Autocorrelation of sound in liquids vs gas This is just a curiosity and you need to bear with me as my math skills were always sub-par and so is my English academic language. My specialty is Electronics but I have always been a programmer.
Years ago I was working on my diploma paper that dealt with locating leaks using auto-correlation.
Basically you have several sound sensors along a pipe which record the sound wave. If a leak appears then you get a peak in the autocorrelation function. Then you perform a  'triangulation' from two or more sound sensors and you can locate the leak pretty accurately. Anyway, my task was mostly to help a PHD student with transposing her algorithms into Matlab.
We have succeeded doing this with air but as soon as we switched to water I could not use any kind of windowing and/or transformation to get relevant peaks. At some point I just hunted blindly for some Matlab functions that would give me a relevant peak somewhere that would correlate with the distance to the leak, but failed.
I cannot to this day understand why we were not able to succeed, though I do assume that is has to do with water's turbulence. The setup was a running tap routed through metal pipes (about 10cm diameter), with about 5 very sensitive sound sensors (going to about 100kHz) placed about 3 meters apart and some taps along the way that simulate leaks. Everything was placed in a phonic-insulated basement, signals were truncated taken to stabilize against footsteps/vibrations so measurements were pretty good.
The multiple question is: what could have been done to achieve the goal or at least get closer to it? Is it really achievable (probably not in real life where you have trucks running above)?
Some variables that could influence but for which I lack the knowledge to explain: pipe diameter, water debit rate, tap/leak rate and diameter, choice of liquid, pipe material, sound spectrum and possible frequency filtering.
 A: Did you see the experimental setup? 
I believe that a leak in a gas pipeline generally makes a whistling sound whereas leaking liquid will be very quiet. Without sound, the autocorrelation approach doesn't make sense.
To find the leak in a pipeline for liquids,
one could use a marker to find the leak (e.g. add some color). Or one could seal segments of the pipe using inflatable pistons and measure the flow through them. When less flows out than you pump in, you have a leak in the segment.

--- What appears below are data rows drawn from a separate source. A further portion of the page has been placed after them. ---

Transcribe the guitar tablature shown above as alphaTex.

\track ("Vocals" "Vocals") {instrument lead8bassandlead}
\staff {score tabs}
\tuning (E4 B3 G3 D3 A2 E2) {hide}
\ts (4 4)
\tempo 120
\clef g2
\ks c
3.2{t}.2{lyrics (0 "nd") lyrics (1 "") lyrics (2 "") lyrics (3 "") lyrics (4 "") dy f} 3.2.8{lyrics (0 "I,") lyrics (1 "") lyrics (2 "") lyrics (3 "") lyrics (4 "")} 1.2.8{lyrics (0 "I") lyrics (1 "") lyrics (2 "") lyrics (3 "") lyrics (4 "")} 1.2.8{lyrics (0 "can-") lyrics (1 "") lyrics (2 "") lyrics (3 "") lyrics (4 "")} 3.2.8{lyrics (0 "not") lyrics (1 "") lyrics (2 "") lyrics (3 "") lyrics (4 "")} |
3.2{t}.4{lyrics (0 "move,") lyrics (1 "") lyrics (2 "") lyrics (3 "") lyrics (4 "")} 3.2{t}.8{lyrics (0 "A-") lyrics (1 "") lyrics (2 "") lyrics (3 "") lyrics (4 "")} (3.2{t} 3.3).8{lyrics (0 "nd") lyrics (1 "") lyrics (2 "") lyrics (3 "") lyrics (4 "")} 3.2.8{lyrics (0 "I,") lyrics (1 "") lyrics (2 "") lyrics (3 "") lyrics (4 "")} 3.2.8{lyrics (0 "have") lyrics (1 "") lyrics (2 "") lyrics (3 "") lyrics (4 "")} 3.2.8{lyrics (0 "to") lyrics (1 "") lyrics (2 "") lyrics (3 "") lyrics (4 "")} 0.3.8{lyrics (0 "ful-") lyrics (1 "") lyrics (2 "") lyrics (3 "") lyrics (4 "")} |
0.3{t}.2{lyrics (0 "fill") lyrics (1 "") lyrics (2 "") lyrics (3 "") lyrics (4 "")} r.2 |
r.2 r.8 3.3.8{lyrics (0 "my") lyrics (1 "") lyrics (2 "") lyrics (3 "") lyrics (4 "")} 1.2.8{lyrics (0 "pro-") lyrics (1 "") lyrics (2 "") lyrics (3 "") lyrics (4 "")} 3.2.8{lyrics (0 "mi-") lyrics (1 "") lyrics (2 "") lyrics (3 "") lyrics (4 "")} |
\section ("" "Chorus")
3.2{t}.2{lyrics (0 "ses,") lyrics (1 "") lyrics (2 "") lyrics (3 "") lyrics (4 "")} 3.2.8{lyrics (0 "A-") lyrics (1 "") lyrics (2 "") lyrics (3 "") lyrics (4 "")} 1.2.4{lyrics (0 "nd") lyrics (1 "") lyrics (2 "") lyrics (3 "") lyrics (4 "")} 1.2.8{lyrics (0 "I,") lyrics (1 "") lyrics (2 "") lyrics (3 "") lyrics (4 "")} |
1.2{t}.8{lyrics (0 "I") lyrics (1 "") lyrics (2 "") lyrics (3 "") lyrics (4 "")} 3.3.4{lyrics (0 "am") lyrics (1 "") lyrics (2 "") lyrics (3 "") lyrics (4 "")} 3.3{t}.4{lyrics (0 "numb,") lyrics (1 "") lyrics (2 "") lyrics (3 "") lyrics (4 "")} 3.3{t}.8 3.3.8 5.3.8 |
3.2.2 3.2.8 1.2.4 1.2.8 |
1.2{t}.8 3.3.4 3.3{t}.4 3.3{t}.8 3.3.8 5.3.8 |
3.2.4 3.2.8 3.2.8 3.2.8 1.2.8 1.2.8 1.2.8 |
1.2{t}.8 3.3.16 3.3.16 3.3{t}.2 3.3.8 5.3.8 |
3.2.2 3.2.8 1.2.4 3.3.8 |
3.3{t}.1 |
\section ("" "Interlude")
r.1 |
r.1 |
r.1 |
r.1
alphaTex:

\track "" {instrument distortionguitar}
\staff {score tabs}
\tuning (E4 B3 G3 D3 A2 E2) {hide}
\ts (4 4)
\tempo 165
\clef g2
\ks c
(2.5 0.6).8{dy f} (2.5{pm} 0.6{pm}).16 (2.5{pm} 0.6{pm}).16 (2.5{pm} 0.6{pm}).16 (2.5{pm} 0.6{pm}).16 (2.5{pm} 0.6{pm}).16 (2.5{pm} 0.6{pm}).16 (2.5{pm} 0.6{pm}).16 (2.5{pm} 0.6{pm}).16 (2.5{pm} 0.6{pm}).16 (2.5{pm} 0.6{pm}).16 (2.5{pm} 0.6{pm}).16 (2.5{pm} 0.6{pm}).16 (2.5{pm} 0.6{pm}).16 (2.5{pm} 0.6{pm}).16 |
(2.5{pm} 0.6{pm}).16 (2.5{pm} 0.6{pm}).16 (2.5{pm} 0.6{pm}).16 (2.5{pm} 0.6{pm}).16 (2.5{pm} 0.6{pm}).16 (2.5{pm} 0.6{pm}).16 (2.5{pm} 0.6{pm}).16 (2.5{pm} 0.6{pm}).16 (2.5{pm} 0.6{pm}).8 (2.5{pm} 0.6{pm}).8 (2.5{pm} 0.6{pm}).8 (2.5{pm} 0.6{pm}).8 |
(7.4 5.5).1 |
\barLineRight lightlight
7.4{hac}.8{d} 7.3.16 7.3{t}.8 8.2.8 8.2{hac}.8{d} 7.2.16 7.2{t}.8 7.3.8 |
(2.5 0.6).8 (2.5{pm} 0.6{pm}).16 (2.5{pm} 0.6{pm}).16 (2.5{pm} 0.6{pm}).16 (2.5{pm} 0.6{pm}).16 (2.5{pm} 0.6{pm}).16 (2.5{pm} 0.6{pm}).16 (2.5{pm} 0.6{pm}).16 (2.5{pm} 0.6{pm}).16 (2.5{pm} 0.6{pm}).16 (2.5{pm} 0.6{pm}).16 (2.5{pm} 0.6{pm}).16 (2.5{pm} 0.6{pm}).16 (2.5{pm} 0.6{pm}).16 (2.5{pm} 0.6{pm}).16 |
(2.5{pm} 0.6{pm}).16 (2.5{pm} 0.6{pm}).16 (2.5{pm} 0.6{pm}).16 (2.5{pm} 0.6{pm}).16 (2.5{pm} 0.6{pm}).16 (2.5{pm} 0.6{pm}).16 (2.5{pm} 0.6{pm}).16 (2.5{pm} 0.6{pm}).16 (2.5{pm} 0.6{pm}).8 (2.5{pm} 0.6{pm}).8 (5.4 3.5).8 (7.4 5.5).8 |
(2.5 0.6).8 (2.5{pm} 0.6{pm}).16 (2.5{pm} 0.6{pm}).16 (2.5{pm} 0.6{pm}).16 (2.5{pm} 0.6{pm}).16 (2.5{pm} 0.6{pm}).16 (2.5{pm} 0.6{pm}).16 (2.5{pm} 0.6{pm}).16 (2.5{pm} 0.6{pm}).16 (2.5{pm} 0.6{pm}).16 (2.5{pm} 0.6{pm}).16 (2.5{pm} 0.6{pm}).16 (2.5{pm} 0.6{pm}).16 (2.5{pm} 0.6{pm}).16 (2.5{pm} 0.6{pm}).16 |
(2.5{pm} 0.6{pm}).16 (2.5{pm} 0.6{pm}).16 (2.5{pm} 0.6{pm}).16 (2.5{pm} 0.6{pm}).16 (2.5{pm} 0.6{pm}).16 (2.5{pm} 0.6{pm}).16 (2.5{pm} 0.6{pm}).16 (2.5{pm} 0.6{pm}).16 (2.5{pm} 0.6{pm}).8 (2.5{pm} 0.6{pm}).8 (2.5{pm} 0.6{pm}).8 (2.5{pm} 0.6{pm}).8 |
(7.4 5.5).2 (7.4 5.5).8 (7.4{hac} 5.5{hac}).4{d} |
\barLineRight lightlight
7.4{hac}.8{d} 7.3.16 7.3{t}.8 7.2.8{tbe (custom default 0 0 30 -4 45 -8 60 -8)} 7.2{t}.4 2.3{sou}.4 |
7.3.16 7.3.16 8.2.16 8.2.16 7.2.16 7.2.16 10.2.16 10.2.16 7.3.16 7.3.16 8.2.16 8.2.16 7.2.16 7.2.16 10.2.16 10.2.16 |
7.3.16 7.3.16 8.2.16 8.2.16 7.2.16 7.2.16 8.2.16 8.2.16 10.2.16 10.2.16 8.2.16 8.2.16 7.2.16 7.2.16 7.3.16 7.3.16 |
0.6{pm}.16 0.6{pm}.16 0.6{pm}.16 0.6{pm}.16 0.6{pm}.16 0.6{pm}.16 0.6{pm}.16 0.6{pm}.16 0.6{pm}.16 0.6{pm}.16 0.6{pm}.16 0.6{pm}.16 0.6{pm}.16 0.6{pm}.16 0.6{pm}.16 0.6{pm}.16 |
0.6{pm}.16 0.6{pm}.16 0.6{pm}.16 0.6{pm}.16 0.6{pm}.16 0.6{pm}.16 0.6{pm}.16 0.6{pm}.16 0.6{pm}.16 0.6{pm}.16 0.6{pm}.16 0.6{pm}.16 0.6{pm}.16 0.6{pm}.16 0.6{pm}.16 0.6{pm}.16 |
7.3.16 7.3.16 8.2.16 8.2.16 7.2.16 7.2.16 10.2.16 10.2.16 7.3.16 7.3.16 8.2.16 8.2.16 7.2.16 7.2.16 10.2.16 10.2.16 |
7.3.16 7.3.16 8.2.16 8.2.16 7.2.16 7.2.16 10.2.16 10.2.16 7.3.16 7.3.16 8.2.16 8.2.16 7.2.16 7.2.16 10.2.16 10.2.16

A: Without being able to see the data, I can only suggest two things that worked for me in a project about turbulence in water.  The first is, if turbulence is a significant factor, it will show up in the auto-correlation function as violent oscillations getting worse and worse in the graph, basically exceeding the accuracy of the software to calculate it after a certain point.  If you did not see that in the autocorrelation function, then turbulnece was not your problem.  
To deal with it, we just pre-whitened the data and this got rid of that noise so we could detect the relevant peaks, up to a point and within a certain range (high enough it still got out of control, but the pre-whitening improved it).